S’achemine t- on vers un report ?
Un ruban jaune estampillé « police technique et scientifique » barre l’entrée à l’un des entrepôts de la Commission électorale nationale indépendante (Ceni), avenue des Forces armées, à Kinshasa.
À neuf jours des élections en RDC, près de 8 000 machines à voter ont été consumées dans un incendie qui s'est déclaré dans la nuit de mercredi à jeudi dans un entrepôt de la Ceni à Kinshasa. Très rapidement, une cellule de crise a été mise en place au sein de la Ceni avec comme objectif de : procéder à une évaluation préliminaire du sinistre.
Lors d’une conférence de presse organisée au siège de la commission, le président de cette institution, Corneille Nangaa a fait une évaluation : « En attendant les estimations définitives de cet ignoble événement, la Ceni constate que le feu a consumé le matériel de 19 sur 24 communes de Kinshasa, soit près de 8 000 machines à voter sur les 10 368, 3 774 isoloirs sur 8 887, 552 kits bureautiques sur 8 887, 17 901 encres indélébiles, 800 nouvelles motos et 15 véhicules, près de 9 500 batteries externes ».
Avant l’incendie, le déploiement du matériel électoral n’était effectif que dans 3 % du territoire national, selon la Ceni. Là bas, on pense qu’un report des élections va avoir de graves conséquences. Cette inquiétude est partagée par le gouvernement de Joseph Kabila : « Aujourd’hui, peu importe les raisons, un nouveau report des scrutins entraînera une crise de trop dont l’issue sera incertaine. Pour le moment, il n’est pas question de repousser les échéances -La Ceni s’emploie pour que ces élections se tiennent conformément à son calendrier, soit le 23 décembre… ».
La Ceni et son stock tampon
Mais comment compte-t-elle s’y prendre pour équiper des bureaux de vote de Kinshasa de machines à voter ? L’hypothèse d’une nouvelle commande auprès du fabricant sud-coréen a été écartée, car cela risque de prendre des mois. Oubliez également le recours aux bulletins papiers classiques. La Ceni dit miser surtout sur la contingence et, plus précisément sur le stock tampon.
105 257 machines à voter ont été commandées pour 75 781 bureaux de vote. De ces 29 476 machines à voter de réserve, la Ceni en a déjà déployé une supplémentaire dans chacun de 17 785 centres d’inscription qui vont être transformés en centres de vote. « En réalité, nous avons dû déployer 21 000 machines à voter de réserve parce que, suivant leur grandeur, certains centres d’inscription ont été scindés à deux centres de vote », précise une source proche du dossier au sein de la Ceni.
Se fondant sur ces chiffres disponibles, il existerait donc quelque 8 476 autres machines à voter dans le stock tampon de la Ceni.
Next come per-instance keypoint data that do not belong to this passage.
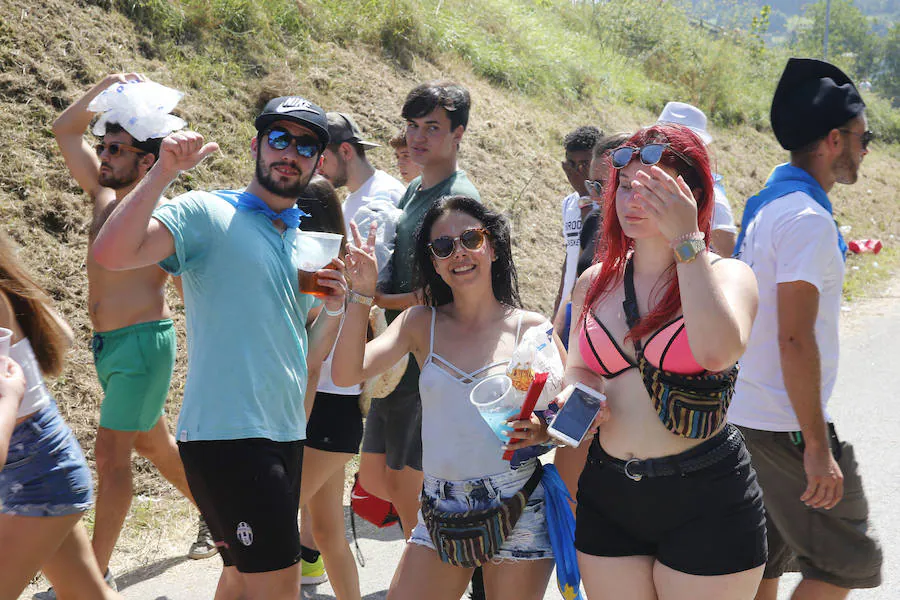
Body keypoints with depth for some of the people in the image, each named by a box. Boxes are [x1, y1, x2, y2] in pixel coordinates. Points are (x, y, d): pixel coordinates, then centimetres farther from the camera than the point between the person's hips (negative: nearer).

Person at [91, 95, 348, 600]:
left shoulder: (307, 245, 16)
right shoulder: (206, 214, -5)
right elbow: (112, 253, -21)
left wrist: (335, 310, 2)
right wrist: (165, 171, -25)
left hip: (287, 436, 8)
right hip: (226, 435, -8)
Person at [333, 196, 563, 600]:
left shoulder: (531, 328, -1)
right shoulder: (421, 324, 5)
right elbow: (347, 374, -6)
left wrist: (541, 431, -21)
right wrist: (363, 295, -14)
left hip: (518, 511, -2)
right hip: (440, 512, 2)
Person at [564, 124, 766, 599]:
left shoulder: (725, 275, -6)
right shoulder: (594, 283, 7)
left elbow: (718, 350, -28)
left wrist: (686, 240, -23)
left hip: (706, 505, -4)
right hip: (607, 497, 4)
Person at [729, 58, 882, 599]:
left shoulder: (765, 205, 11)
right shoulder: (808, 218, -18)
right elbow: (795, 339, -23)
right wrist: (817, 447, -22)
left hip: (745, 414, 9)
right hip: (786, 425, -9)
Pourtant, ces machines à voter ne sont pas à Kinshasa, elles sont déjà disséminées à travers le pays. Mais, en dépit de cette contrainte, le discours des responsables de la commission électorale se veut rassurant.
« Une instruction a été donnée au secrétariat exécutif national qui est déjà en train d’identifier, d’empaqueter ce matériel par voie aérienne (…), a indiqué Corneille Nangaa. L’enjeu maintenant, c’est de les faire revenir le plus tôt possible dans la capitale. » Mais, pour l’instant, aucune date de l’arrivée de ces machines à voter à Kinshasa n’a été communiquée.
Les accusations fusent de partout
Les politiques s’accusent déjà mutuellement. Pour le Front commun pour le Congo (FCC), plateforme électorale soutenant Emmanuel Ramazani Shadary, le dauphin du président Kabila, le coupable est tout trouvé : Martin Fayulu, candidat de la coalition Lamuka, qui draine des foules aussi enthousiastes que nombreuses depuis le début de la campagne électoral. L’opposant rejette le recours à la machine à voter.
Certains, à l’instar de Moïse Katumbi, membre influent de la coalition pensent qu’il ne s’agit que d’un simple montage, parce que selon le régime ne veut pas organiser les élections: « Il n’y a que des gens qui ont vécu dans le maquis pour réfléchir de la sorte. Ils doivent être intelligents lorsqu’ils se lancent dans des tels montages - des images montrent par exemple que des palettes en bois n’ont pas brûlées lors de l’incendie, alors que des véhicules ont été calcinés. Et l’endroit se trouve dans un lieu hautement sécurisé, à moins de 200 mètres du bureau du chef d’état-major des forces terrestres …».